Tras el varapalo judicial, que se ha traducido en centenares de sentencias que dan la razón a los consumidores y han condenado a las entidades financieras por la incorrecta comercialización de determinados productos financieros, ahora las instituciones, tanto europeas como nacionales de los países miembros, se han puesto las pilas en reclamar un plus de exigencia a las entidades e intermediarios financieros.

La ultima ha sido la Comisión Nacional del Mercado de Valores, quien, en un comunicado de esta misma semana, introduce una nueva exigencia a las entidades bancarias: informar a sus clientes de que sus inversiones van mal antes de deshacer posiciones en Bolsa.

Hasta aquí todo parece “normal”, u acorde a las reglas de la sana crítica y transparencia bancaria.

La transparencia en la contratación bancaria

No obstante, debemos hacer referencia expresa a la existencia de los denominados contratos de asesoramiento bancarios, en virtud de los cuales, el contrato bancario se autoconcede la potestad de poder vender y actuar en posiciones que mantiene el cliente.

Pero la CNMV va mucho más allá, exigiendo a las entidades financieras informar al cliente a pesar de la existencia de contratos que le facultan para no hacerlo.

El común denominador de estas exigencias es, como no podía ser otro, la transparencia bancaria y la protección ya no tanto del consumidor sino del inversor y accionista en general.

En concreto, la CNMV se refería en este caso a que las entidades financieras no pueden vender automáticamente los activos en Bolsa de sus clientes, cuando una inversión va mal, sin avisarles y darle oportunidad de cubrir las pérdidas con alguna herramienta.
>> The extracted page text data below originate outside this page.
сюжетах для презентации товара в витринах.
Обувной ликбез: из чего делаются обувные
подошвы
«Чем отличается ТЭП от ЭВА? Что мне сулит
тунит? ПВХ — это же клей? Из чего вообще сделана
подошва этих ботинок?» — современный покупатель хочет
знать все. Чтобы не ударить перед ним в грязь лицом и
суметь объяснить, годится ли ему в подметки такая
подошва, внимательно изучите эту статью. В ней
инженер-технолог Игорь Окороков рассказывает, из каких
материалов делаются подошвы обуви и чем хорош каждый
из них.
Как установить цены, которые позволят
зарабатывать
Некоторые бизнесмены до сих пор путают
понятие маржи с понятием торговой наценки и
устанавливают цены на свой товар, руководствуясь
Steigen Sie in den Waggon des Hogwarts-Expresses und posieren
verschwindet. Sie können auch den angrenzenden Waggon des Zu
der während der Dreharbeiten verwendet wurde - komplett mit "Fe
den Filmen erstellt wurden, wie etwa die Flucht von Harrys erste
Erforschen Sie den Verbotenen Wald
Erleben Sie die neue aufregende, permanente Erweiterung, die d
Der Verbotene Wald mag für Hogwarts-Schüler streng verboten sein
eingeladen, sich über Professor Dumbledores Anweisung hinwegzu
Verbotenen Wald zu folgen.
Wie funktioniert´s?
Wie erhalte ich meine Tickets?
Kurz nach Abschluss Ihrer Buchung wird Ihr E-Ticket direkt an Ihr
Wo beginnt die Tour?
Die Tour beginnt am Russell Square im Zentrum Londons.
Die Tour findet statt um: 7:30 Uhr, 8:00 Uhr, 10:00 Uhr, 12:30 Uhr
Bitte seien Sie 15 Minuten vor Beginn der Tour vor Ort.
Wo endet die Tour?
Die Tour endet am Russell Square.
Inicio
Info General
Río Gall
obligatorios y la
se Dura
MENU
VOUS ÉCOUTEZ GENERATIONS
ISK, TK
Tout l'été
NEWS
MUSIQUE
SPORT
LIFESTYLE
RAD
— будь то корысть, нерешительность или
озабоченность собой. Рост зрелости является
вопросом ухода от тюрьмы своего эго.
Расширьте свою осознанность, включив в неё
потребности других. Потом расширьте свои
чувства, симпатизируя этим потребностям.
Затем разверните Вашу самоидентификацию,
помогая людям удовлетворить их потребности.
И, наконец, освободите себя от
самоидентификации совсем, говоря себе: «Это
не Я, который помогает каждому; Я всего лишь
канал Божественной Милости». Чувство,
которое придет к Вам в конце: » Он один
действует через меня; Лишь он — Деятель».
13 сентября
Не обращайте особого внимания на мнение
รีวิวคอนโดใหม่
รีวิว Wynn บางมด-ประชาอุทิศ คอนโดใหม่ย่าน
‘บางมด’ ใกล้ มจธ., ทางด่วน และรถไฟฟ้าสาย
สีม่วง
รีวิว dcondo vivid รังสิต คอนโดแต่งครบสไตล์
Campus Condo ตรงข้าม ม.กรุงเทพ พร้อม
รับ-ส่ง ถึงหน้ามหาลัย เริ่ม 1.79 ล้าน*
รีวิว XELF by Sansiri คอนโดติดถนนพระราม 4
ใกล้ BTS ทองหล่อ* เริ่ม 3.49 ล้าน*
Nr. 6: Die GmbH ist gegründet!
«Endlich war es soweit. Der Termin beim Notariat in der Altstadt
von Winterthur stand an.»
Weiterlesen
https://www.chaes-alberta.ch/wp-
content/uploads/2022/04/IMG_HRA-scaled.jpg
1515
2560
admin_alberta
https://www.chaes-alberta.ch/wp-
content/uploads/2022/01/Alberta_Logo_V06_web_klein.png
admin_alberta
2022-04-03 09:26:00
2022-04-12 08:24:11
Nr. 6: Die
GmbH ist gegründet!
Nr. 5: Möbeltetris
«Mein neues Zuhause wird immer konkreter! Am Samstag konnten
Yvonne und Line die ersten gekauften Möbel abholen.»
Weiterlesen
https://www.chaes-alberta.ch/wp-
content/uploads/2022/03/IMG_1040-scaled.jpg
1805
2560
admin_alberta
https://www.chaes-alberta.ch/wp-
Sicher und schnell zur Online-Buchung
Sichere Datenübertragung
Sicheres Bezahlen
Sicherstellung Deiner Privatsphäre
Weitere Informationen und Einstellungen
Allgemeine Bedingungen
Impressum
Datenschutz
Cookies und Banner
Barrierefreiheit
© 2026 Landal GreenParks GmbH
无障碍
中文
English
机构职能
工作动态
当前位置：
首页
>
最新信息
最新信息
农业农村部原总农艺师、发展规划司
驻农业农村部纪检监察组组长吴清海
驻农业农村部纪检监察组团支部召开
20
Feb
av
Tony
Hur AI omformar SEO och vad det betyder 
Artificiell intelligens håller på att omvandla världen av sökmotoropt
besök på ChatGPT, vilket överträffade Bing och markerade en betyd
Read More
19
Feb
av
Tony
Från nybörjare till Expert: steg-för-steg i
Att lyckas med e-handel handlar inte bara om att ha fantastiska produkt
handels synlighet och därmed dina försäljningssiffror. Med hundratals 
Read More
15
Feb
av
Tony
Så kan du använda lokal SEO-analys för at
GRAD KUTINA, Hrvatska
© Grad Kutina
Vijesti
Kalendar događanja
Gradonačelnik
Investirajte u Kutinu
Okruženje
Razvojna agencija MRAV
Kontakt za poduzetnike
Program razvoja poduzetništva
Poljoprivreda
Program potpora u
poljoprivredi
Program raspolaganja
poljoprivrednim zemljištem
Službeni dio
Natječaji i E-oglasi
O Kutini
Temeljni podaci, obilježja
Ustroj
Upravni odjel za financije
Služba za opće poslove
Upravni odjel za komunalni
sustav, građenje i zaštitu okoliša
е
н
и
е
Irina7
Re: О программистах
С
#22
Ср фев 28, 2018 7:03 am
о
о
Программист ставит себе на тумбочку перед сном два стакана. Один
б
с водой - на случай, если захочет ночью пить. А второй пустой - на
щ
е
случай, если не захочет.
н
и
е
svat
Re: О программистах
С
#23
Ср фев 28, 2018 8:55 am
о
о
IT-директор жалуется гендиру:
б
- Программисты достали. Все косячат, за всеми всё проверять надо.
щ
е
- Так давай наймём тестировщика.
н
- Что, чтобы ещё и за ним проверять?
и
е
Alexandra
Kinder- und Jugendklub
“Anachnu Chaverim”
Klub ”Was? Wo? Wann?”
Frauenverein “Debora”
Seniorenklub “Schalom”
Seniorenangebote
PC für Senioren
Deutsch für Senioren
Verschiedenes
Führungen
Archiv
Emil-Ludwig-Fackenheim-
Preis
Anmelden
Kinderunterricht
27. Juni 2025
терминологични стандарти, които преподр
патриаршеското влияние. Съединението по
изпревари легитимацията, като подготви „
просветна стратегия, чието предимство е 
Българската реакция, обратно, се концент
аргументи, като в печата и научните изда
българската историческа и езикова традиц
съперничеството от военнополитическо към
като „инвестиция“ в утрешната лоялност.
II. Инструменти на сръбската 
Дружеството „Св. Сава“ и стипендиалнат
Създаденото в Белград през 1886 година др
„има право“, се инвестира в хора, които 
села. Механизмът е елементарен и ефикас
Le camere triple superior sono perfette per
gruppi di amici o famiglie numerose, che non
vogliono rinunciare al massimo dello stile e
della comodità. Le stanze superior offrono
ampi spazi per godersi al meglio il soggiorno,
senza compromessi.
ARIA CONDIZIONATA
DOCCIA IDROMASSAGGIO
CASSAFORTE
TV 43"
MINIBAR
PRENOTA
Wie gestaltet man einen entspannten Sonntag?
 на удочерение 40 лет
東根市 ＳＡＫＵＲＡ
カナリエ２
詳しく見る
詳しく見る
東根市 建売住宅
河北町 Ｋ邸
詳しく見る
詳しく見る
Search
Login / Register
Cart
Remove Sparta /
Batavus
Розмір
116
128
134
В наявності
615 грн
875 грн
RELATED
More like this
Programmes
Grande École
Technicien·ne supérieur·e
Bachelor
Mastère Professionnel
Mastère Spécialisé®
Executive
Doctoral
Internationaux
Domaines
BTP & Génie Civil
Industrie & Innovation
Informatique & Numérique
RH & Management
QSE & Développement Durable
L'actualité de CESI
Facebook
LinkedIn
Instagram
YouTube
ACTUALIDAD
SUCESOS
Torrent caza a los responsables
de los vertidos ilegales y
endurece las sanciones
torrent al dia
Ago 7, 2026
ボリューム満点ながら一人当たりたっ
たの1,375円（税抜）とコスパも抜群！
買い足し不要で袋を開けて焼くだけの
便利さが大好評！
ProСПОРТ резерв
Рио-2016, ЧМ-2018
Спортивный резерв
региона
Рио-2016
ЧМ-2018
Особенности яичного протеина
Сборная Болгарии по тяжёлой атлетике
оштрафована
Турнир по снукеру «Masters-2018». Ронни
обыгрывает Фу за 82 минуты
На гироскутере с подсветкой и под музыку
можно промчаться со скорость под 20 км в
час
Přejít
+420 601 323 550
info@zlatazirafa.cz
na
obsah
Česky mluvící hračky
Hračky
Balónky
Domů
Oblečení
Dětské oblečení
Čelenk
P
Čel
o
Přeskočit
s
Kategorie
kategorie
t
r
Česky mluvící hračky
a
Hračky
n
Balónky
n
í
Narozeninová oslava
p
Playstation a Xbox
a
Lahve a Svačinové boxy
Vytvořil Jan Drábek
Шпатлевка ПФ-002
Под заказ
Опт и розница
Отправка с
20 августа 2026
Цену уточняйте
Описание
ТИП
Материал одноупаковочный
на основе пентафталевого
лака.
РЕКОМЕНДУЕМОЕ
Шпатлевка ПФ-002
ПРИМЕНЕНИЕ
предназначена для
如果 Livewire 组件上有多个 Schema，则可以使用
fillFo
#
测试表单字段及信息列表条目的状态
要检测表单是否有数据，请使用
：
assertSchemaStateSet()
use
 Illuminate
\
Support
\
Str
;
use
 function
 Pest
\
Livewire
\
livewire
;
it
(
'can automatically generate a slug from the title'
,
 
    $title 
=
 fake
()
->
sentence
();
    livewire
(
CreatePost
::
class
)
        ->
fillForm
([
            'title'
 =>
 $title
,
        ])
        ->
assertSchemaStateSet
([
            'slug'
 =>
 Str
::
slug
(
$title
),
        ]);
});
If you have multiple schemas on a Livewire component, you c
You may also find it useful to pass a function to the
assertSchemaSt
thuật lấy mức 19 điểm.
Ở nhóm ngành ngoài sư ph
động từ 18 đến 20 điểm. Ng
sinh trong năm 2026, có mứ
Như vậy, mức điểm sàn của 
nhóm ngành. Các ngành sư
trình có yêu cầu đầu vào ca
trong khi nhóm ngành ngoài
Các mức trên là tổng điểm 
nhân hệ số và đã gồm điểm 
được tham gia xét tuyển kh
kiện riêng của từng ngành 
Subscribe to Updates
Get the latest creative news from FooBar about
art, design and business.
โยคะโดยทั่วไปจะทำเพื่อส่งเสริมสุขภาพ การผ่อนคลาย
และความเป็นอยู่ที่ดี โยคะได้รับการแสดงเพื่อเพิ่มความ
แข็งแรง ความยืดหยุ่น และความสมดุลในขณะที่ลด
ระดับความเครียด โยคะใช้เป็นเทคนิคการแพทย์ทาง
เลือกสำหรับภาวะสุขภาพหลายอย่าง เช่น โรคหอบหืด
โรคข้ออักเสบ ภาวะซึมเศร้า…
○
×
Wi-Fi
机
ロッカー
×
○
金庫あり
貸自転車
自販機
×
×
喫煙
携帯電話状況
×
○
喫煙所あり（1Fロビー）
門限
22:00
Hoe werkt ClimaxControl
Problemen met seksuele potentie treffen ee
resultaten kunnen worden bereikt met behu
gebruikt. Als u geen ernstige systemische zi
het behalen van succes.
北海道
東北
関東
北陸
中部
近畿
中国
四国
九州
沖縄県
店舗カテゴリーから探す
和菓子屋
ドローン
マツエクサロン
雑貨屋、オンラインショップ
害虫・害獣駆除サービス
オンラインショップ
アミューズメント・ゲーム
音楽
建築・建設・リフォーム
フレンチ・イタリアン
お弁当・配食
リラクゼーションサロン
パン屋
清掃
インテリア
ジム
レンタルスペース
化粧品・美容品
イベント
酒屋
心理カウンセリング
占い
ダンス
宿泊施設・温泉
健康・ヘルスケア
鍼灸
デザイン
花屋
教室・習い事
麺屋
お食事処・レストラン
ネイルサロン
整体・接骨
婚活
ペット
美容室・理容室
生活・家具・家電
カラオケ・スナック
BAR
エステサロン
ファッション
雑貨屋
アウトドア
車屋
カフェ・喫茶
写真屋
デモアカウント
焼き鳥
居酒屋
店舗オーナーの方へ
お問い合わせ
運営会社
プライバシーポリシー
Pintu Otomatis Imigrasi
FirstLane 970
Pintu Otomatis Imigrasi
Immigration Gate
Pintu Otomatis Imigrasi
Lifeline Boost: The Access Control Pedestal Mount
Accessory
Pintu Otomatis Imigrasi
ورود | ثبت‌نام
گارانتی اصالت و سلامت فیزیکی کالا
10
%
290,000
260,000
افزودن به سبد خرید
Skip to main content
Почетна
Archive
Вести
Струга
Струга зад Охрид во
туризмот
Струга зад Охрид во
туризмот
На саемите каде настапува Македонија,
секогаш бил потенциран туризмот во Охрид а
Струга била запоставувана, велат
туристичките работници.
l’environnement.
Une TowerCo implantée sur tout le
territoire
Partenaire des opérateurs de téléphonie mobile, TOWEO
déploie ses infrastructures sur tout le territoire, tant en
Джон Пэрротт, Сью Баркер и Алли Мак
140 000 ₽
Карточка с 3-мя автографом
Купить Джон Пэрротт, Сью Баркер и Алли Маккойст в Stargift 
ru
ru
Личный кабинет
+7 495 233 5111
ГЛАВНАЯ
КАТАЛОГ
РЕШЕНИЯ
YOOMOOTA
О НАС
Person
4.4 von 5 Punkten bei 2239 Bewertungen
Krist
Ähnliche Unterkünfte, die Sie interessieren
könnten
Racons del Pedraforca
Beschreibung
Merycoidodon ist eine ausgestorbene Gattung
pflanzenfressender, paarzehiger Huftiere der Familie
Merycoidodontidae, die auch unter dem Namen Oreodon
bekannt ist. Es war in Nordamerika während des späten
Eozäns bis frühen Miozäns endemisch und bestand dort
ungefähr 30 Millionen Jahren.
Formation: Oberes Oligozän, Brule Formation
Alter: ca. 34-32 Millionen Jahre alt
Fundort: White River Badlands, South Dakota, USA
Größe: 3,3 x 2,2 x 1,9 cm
La transparencia bancaria y la conducta del mercado

Los contratos bancarios en virtud del cual la entidad financiera puede vender las acciones sin pedir permiso a su cliente son habituales para operar en el mercado bursátil. Normalmente se realiza tal actividad a través de la denominada cuenta de valores asociada a una cuenta corriente de un cliente, multiplicando así la capacidad de inversión de una persona o entidad. No obstante, para controlar las perdidas de los clientes, los bancos se autofacultan en el contrato para poder cerrar posiciones y vender acciones de los clientes.

Las perdidas, en mayor o menor cuantía, las asume el cliente, y, por tanto – y a lógica de la CNMV- tiene que ser el cliente quien decidan si es procedente cerrar y vender posiciones.

En realidad, las cláusulas de cierre de posiciones que figuran en los contratos bancarios no son de ejecución automática, sino que son facultativas. Por tanto, se puede llegar a considerar una mala práctica el hecho de que la entidad decida – o no- cerras las posiciones.

Es importante, entonces, respetar el deber de información previo, informar al cliente y no actuar de forma automática.

Estas nuevas exigencias se ponen a la cola en la lista de tareas que tienen que tener las entidades financieras para ponerse al día respecto las exigencias de la normativa y las directivas europeas.

Y con esta ultima novedad, las entidades financieras tendrán que sentarse a repasar todos los contratos, para actualizarlos.